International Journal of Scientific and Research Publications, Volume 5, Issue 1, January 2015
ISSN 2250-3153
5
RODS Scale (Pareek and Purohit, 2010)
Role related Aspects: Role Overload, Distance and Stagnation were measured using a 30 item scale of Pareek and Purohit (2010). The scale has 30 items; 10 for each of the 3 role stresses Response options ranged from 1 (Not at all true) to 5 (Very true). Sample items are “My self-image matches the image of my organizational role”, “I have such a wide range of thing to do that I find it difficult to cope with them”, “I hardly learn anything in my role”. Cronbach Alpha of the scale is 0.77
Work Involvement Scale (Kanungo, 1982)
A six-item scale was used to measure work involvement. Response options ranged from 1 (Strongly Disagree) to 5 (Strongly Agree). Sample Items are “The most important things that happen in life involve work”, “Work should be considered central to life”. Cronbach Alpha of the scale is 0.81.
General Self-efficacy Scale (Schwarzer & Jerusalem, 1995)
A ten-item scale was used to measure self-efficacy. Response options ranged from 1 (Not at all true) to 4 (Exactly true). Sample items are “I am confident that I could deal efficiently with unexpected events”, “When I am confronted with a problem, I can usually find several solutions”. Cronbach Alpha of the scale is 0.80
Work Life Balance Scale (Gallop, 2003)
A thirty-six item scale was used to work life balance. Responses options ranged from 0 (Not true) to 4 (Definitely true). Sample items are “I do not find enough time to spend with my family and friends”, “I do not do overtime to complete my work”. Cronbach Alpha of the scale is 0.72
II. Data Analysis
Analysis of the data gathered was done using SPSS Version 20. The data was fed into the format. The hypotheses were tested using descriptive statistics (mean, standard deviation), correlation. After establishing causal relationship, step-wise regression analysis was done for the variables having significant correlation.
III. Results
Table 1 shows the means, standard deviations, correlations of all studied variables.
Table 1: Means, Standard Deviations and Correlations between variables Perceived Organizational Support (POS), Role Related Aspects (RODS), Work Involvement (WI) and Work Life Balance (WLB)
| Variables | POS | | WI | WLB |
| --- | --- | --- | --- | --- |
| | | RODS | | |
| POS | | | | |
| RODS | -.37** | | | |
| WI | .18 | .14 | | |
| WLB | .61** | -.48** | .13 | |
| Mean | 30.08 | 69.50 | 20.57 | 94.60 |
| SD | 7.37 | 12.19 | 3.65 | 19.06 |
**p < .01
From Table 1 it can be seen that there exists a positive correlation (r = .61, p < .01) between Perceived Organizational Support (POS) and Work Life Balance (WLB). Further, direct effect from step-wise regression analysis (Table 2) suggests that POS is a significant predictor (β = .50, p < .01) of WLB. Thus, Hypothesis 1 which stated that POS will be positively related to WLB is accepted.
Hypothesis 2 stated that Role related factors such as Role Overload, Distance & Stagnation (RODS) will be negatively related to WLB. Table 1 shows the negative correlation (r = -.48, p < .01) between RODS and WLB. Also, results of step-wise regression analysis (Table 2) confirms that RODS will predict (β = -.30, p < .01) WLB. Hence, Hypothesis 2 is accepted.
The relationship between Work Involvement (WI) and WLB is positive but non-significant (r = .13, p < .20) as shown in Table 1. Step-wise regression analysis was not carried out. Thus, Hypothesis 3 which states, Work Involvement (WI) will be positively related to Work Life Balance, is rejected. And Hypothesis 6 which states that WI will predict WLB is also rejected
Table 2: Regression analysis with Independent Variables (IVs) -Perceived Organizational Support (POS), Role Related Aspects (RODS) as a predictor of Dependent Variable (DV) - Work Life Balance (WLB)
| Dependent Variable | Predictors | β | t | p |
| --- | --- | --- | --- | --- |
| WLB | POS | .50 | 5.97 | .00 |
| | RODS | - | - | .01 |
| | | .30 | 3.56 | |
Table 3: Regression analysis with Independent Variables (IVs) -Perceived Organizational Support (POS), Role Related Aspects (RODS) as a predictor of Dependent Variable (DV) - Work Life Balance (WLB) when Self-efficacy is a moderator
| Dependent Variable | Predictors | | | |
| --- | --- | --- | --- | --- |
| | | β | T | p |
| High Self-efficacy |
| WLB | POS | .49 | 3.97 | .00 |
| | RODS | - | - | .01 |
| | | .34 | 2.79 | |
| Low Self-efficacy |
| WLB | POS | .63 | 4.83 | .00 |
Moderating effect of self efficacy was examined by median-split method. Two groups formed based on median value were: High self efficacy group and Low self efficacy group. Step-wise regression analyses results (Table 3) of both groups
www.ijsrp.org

▶ **YOUR TASK**
Return, word for word, every line from the top of the entries down to the line that holds "RODS Scale (Pareek and Purohit, 2010)", both included.

▶ **OUTPUT OF THE EXERCISE**
International Journal of Scientific and Research Publications, Volume 5, Issue 1, January 2015
ISSN 2250-3153
5
RODS Scale (Pareek and Purohit, 2010)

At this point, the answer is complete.